La Varese che cambia non ci può sorprendere. Nella galleria Manzoni, al posto dello Spizzico, s’insedierà un emporio cinese, ed era inimmaginabile che quei locali vuoti sarebbero stati diversamente riempiti. Lì come altrove. Dall’Oriente arrivano energie, entusiasmi, finanziamenti. Idem da numerosi Paesi dell’Est. E la manodopera viene anche dall’Africa, se uno sventurato naufragio non impedisce agl’imbarcati d’inseguire sogni occidentali.
Nel resto del mondo han capito che cos’è la globalizzazione: guardare oltre lo steccato, vedere lontano, rischiare. Pensano come pensavano i nostri nonni e bisnonni, si sottopongono a sacrifici enormi, prendono pochi bagagli con dentro molta speranza ed emigrano. Ci portano un tesoro, che noi abbiamo sotterrato: la fiducia nel futuro. È sbagliato dolersi di questi arrivi, di queste intraprese, di queste novità: bisognerebbe valutarne il profilo apprezzabile, individuare la migliorìa che inducono, collaborare insieme per il nostro domani. Il nostro domani è il loro, se vogliamo scrutare l’orizzonte con occhio realistico.

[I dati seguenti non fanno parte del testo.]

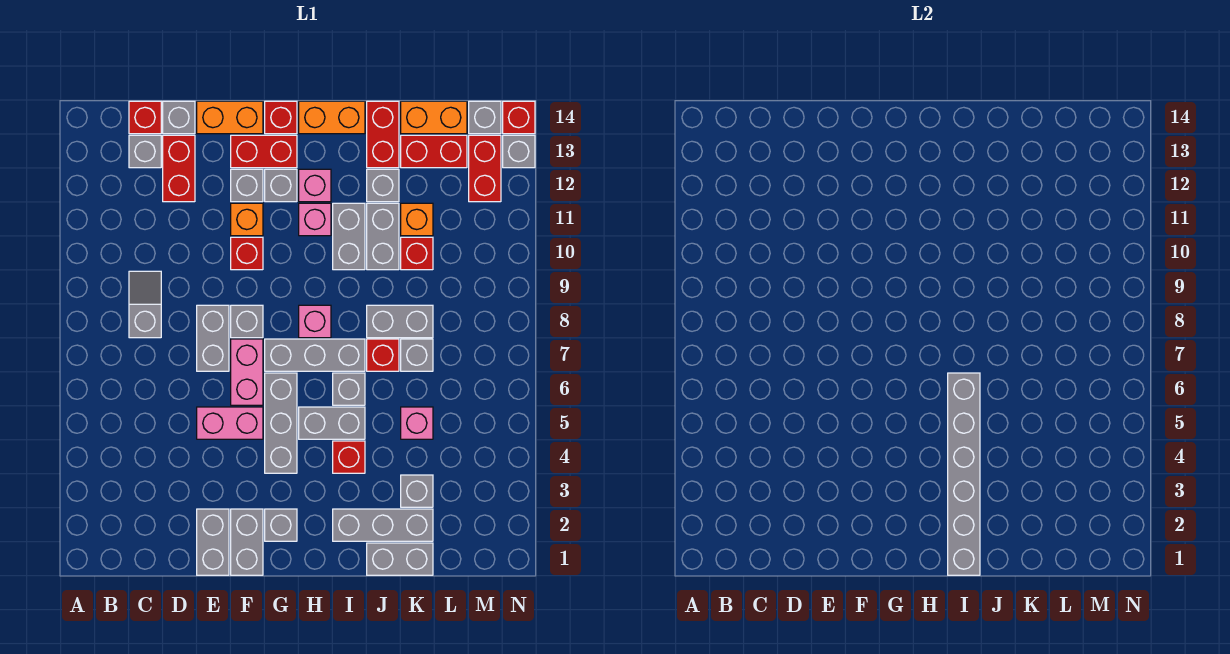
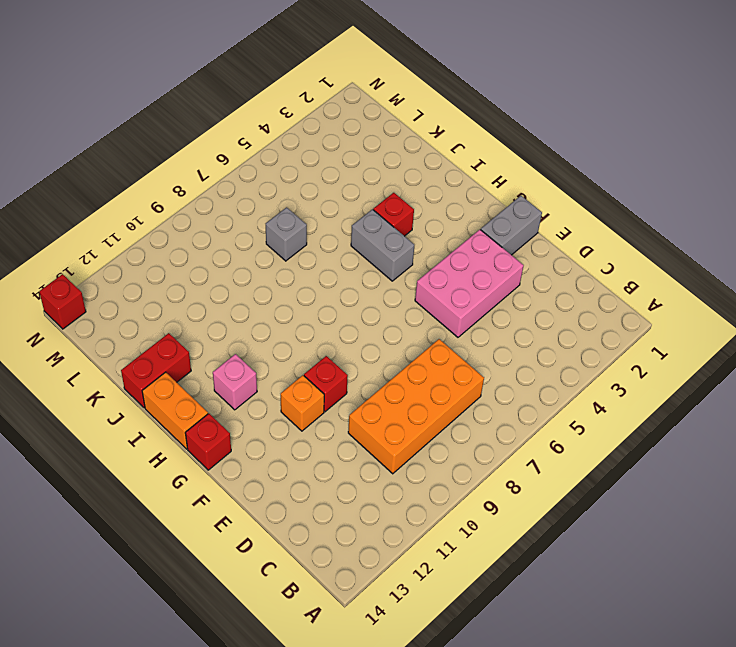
orange brick C7:D10 level 1 -> grey slope C8:C9 level 1 top 8
pink brick E3:F5 level 1 -> pink brick E5:F5 level 1
none -> grey brick C13 level 1
none -> red brick C14 level 1
none -> red brick D12:D13 level 1
none -> grey brick D14 level 1

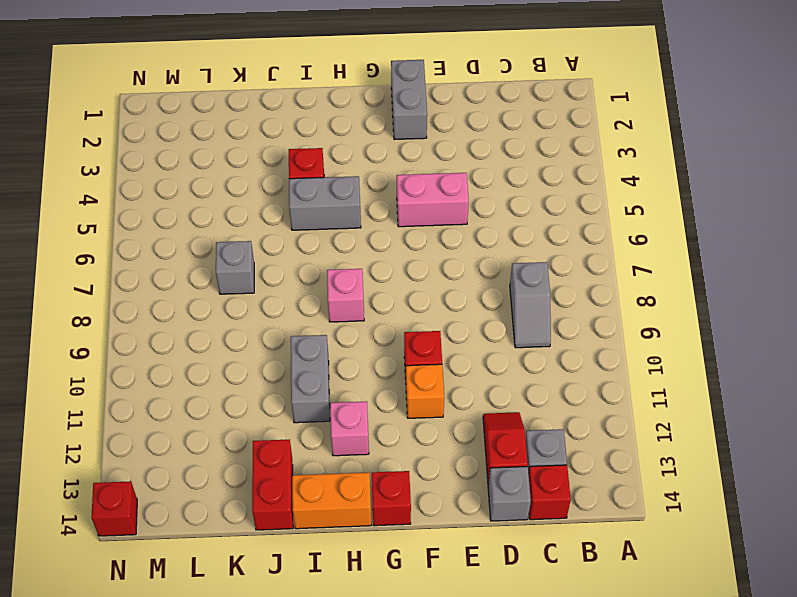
red slope D12:D13 level 1 top 13 -> red brick D12:D13 level 1
none -> grey brick E1:E2 level 1
none -> grey brick E7:E8 level 1
none -> orange brick E14:F14 level 1
none -> pink brick F6:F7 level 1

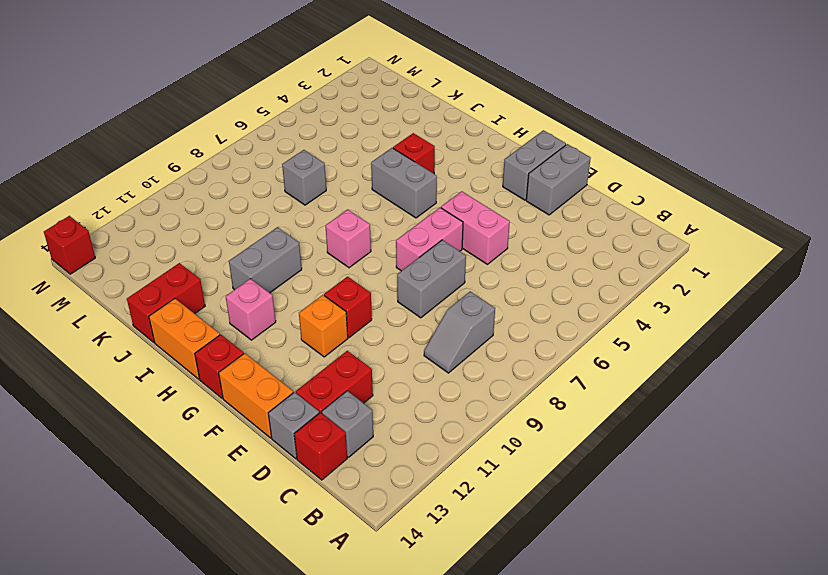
none -> grey brick F8 level 1
none -> grey brick F12 level 1
none -> red brick F13:G13 level 1
none -> grey brick G2 level 1

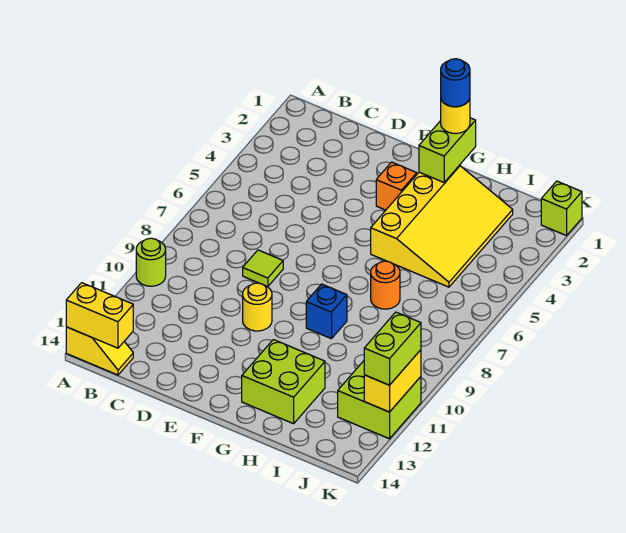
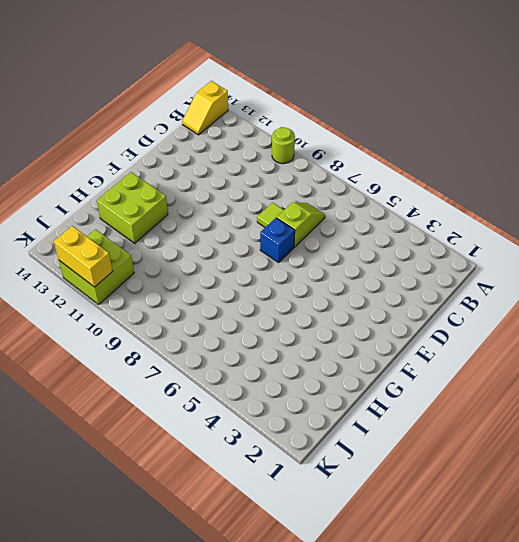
lime slope C7:D7 level 1 top D -> none
blue brick E7 level 1 -> blue brick G9 level 1
none -> yellow round brick E10 level 1
none -> orange brick F3 level 1
none -> yellow slope G2:I5 level 1 top G

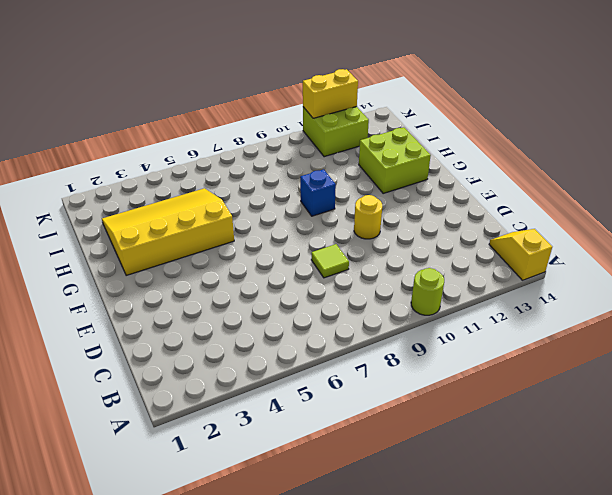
none -> orange brick F3 level 1
none -> orange round brick H7 level 1
none -> lime brick K1 level 1

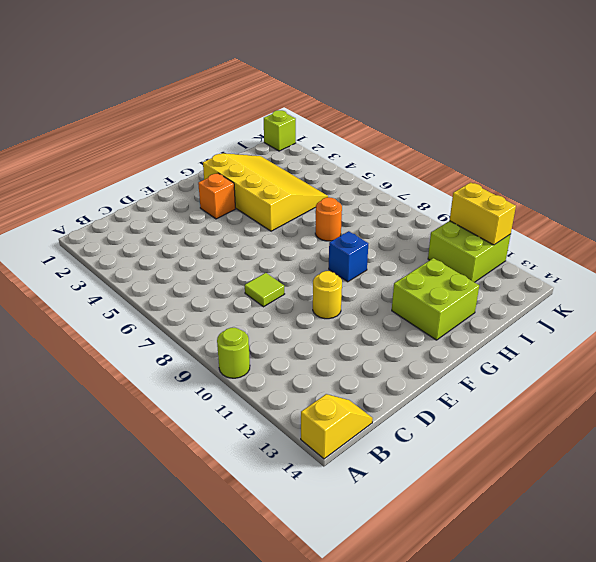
none -> yellow brick A14:B14 level 2
none -> lime brick G1:G2 level 2
none -> yellow round brick G1 level 3

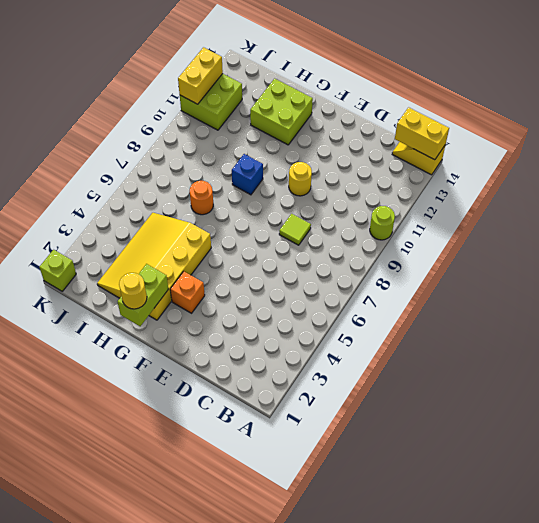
none -> lime brick K11:K12 level 3
none -> blue round brick G1 level 4

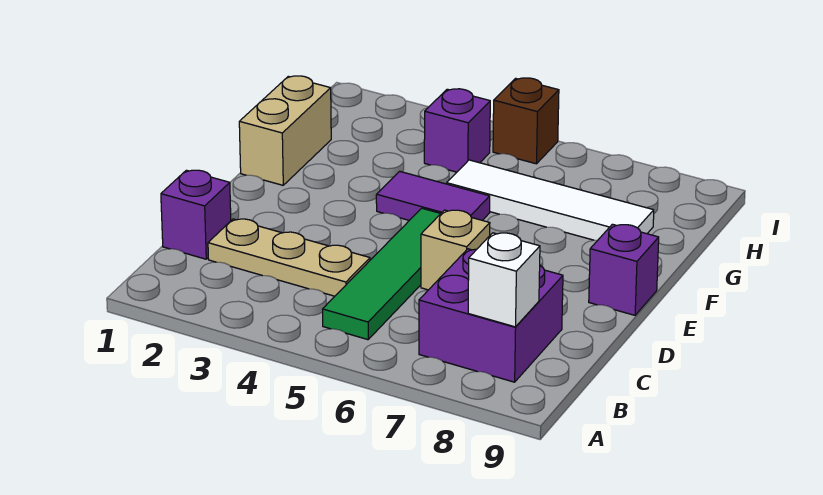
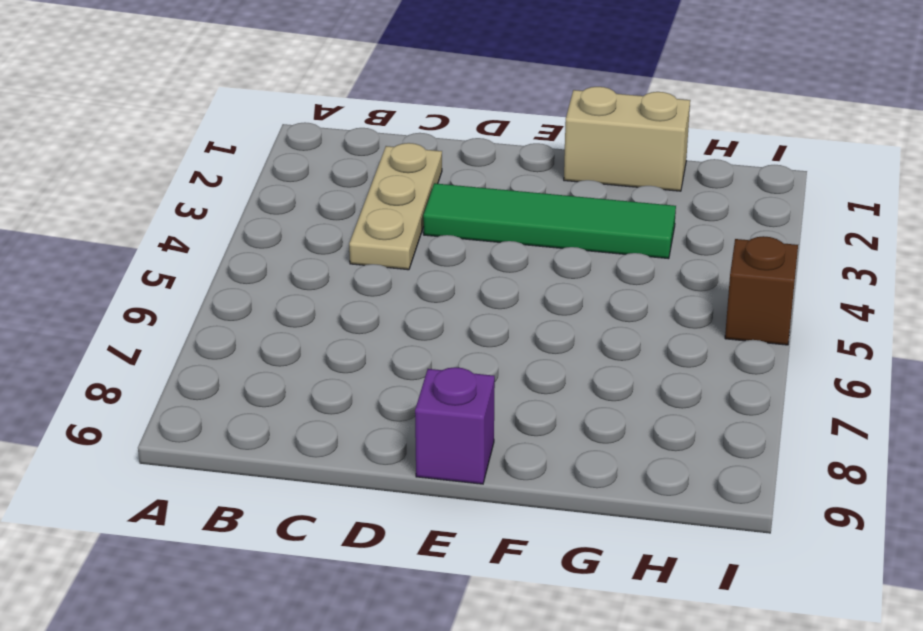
green tile D3:G3 level 1 -> green tile B5:E5 level 1
none -> purple brick B7:C8 level 1
none -> purple brick C1 level 1
none -> tan brick D6 level 1

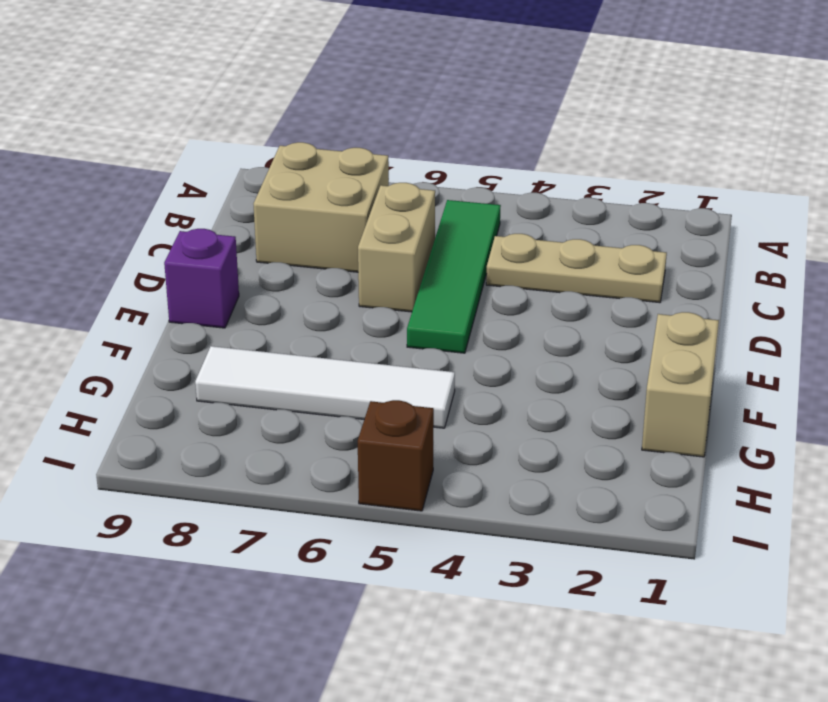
tan brick B7:C8 level 1 -> purple brick B7:C8 level 1
tan brick C6:D6 level 1 -> tan brick D6 level 1
none -> purple brick C1 level 1
none -> purple tile F4:F5 level 1
none -> purple brick H4 level 1

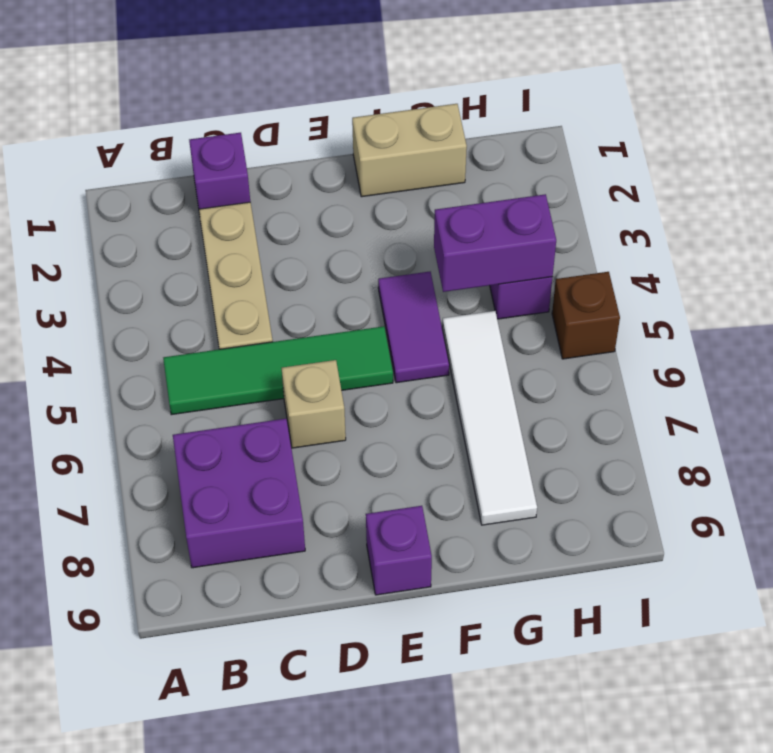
purple brick G4:H4 level 2 -> none
none -> white brick B8 level 2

Non è più l’epoca di chiusure, egoismi, separazioni. Di arroccamenti economici, sociali, perfino religiosi. Della difesa d’un recinto che il progresso ha già divelto, senza che quasi ce ne accorgessimo. Una quota d’industriali, essa sì, ha percepito con prontezza il cambiamento, avviato rapporti d’affari, compreso che l’Est e il Sud del pianeta sono una risorsa: possono favorire la ripresa dopo la crisi, fornire idee e mezzi, spingerci a una brillante emulazione. Il commercio non sempre segue analoga traccia, privilegia la tutela della tradizione, diffida della concorrenzialità, se potesse alzerebbe barriere per impedirla. Ma il mercato rifiuta una simile logica: ha regole antiche, sedimentate, incoercibili. Chi produce a costo sostenibile e vende a prezzi modici, la vince. Per non perdere del tutto, e anzi ribaltare la partita, la via è una sola: farsi venire migliori intuizioni, inventarsi il tocco di fantasia, convincersi che il pregio d’una merce non per forza significa un alto tributo di realizzazione.
Insomma: non è il caso d’avere paura. È invece il momento d’acciuffare le opportunità, mettersi in gioco, ripescare l’audacia delle generazioni passate. Dovrebbero atteggiarsi così soprattutto i giovani (non solo alcune meritevoli avanguardie), pigliarsi la responsabilità di osare, smetterla d’indulgere alla rassegnazione. All’inizio del Novecento, quando Varese si diede la mossa che l’avrebbe radicalmente trasformata da borgo insignificante a luogo privilegiato di manifatture e turismo, circolavano arie depressive somiglianti alle attuali. Gli spiriti moderni del periodo si ribellarono: basta lacrimarsi addosso, avanti con ogni genere e tipo d’iniziativa. Ebbero successo perché lo cercarono, sicuri che l’avrebbero incontrato.
Quel gusto dell’avventura, spartita tra i locali e i forestieri, è da recuperare. Chi attese alla costruzione di reti tramviarie, funicolari, grandi alberghi, opifici e perfino di un’autostrada (la Milano-Laghi, prima d’Italia) cadde in sospetto di sciagurato ambizionismo; aveva invece ragione, e faremmo torto alla storia se ne ignorassimo l’insegnamento, seguitando a denunziare il presunto peggio dell’attualità anziché offrire il possibile meglio dei contemporanei.